== The data ==
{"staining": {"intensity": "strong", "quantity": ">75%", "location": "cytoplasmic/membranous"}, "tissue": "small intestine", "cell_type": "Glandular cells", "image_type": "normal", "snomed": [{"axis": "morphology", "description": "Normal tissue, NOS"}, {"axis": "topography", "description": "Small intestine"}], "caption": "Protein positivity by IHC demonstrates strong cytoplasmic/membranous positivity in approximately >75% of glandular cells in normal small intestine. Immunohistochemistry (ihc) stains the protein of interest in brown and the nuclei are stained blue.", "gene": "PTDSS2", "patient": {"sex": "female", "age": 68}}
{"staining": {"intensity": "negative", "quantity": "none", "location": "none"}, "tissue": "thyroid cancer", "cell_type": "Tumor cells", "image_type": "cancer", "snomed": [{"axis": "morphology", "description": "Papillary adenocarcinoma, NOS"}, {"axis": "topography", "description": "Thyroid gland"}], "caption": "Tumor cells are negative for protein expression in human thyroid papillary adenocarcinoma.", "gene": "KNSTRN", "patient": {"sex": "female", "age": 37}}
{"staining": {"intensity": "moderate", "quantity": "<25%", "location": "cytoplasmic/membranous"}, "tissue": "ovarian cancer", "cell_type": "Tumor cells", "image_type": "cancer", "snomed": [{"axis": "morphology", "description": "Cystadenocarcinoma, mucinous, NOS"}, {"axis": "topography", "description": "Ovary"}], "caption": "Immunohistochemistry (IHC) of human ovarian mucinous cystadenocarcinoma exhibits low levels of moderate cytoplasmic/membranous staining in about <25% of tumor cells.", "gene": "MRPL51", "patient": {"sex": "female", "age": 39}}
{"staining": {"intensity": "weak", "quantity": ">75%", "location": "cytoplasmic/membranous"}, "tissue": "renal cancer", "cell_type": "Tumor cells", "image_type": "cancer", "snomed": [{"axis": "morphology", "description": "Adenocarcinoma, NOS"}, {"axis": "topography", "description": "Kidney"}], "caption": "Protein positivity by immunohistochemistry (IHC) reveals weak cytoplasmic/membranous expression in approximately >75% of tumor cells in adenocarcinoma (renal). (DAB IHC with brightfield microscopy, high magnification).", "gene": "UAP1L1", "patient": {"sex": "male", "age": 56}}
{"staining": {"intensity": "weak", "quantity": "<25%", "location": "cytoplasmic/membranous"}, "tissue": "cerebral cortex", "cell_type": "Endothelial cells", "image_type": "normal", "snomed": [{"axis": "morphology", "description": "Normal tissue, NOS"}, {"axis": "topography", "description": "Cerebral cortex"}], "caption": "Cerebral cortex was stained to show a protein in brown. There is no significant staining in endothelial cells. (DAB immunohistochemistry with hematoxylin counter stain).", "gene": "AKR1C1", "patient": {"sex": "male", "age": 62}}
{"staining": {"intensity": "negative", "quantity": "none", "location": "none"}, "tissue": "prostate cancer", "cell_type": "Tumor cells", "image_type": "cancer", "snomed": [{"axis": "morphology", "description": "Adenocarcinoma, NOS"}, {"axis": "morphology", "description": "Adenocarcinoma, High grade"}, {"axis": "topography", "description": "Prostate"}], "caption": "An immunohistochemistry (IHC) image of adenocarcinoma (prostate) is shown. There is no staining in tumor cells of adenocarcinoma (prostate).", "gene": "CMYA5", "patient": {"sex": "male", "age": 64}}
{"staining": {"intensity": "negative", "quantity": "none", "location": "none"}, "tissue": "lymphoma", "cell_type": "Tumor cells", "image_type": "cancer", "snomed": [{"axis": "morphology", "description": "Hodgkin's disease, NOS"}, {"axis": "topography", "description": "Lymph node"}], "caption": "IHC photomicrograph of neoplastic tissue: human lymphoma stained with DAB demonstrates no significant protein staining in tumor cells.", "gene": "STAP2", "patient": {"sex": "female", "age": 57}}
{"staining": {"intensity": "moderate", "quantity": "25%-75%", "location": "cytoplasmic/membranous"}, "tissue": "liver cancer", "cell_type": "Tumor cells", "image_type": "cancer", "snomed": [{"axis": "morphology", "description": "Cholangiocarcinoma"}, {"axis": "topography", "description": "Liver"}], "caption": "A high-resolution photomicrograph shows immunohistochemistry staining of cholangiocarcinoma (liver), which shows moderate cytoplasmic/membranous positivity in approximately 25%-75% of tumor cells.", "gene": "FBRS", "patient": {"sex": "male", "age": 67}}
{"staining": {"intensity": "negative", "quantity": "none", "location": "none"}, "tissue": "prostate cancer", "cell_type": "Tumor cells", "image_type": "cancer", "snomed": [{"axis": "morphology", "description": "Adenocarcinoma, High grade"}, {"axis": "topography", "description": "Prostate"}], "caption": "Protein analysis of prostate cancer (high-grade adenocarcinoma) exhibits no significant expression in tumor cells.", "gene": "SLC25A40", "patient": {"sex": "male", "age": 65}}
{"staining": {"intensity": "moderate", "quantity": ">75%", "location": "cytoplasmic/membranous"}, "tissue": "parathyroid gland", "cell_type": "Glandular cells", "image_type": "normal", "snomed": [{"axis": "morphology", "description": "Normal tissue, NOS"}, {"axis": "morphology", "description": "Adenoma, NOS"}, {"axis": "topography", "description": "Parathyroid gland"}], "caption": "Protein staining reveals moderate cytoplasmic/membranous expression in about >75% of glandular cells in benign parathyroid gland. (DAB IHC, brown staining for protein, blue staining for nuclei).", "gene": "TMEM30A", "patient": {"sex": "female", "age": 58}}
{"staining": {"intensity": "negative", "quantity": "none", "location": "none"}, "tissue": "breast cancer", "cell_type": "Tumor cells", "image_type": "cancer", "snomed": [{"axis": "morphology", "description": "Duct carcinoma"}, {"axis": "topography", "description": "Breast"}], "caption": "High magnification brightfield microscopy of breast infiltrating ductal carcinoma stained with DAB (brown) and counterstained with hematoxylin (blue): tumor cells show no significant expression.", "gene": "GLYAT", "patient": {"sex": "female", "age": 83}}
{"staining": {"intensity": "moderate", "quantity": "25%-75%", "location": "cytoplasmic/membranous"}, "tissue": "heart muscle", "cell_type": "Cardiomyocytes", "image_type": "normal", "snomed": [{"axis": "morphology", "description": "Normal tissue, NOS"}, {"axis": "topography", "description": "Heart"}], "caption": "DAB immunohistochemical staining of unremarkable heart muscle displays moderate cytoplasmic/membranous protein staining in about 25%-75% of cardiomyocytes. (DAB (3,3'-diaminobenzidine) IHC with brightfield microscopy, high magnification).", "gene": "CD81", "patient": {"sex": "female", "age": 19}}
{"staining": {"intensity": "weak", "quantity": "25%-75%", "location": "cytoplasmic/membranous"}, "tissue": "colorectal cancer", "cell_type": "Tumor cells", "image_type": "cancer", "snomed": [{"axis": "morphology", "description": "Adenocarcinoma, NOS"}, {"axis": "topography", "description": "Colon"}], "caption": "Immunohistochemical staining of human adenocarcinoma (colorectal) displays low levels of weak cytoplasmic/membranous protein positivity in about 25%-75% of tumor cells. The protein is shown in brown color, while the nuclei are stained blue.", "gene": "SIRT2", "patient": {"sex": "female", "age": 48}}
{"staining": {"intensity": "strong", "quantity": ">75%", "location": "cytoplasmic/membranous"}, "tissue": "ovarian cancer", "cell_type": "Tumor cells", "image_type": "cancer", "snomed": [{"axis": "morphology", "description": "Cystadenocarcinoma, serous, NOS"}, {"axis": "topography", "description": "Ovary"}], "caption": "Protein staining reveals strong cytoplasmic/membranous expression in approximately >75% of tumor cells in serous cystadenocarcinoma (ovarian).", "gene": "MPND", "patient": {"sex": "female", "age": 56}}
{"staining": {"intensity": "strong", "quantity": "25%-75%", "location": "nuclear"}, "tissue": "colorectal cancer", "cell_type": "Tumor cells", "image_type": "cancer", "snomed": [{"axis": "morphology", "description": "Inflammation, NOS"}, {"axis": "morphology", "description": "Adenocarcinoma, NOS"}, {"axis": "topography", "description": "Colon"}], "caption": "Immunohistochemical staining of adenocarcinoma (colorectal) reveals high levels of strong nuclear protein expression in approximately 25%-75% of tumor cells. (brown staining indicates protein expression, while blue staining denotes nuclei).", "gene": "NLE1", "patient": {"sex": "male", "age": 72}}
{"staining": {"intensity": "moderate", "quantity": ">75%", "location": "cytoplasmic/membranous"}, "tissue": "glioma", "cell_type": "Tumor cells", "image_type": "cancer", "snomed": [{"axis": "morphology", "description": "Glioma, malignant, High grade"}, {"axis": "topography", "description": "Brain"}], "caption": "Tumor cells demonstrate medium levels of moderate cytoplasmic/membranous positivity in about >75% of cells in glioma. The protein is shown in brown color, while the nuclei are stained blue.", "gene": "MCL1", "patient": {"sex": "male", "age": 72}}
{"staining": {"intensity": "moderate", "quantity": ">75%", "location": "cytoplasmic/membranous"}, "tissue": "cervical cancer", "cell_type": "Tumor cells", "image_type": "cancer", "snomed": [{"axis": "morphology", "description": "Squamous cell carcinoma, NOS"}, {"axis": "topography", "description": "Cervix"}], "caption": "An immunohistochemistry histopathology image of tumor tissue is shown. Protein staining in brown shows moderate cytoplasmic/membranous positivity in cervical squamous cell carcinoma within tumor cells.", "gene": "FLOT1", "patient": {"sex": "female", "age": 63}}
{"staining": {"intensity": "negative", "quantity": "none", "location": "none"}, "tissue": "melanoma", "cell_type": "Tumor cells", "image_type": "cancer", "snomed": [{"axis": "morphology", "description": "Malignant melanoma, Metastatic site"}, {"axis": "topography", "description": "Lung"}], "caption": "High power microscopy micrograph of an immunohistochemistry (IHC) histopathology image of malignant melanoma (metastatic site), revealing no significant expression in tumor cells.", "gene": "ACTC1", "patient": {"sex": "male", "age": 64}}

== Task instructions ==
Reproduce, with no other lines, the run of lines that begins with the one containing "immunohistochemistry histopathology image" and ends with the last line of the material.

== Written solution ==
{"staining": {"intensity": "moderate", "quantity": ">75%", "location": "cytoplasmic/membranous"}, "tissue": "cervical cancer", "cell_type": "Tumor cells", "image_type": "cancer", "snomed": [{"axis": "morphology", "description": "Squamous cell carcinoma, NOS"}, {"axis": "topography", "description": "Cervix"}], "caption": "An immunohistochemistry histopathology image of tumor tissue is shown. Protein staining in brown shows moderate cytoplasmic/membranous positivity in cervical squamous cell carcinoma within tumor cells.", "gene": "FLOT1", "patient": {"sex": "female", "age": 63}}
{"staining": {"intensity": "negative", "quantity": "none", "location": "none"}, "tissue": "melanoma", "cell_type": "Tumor cells", "image_type": "cancer", "snomed": [{"axis": "morphology", "description": "Malignant melanoma, Metastatic site"}, {"axis": "topography", "description": "Lung"}], "caption": "High power microscopy micrograph of an immunohistochemistry (IHC) histopathology image of malignant melanoma (metastatic site), revealing no significant expression in tumor cells.", "gene": "ACTC1", "patient": {"sex": "male", "age": 64}}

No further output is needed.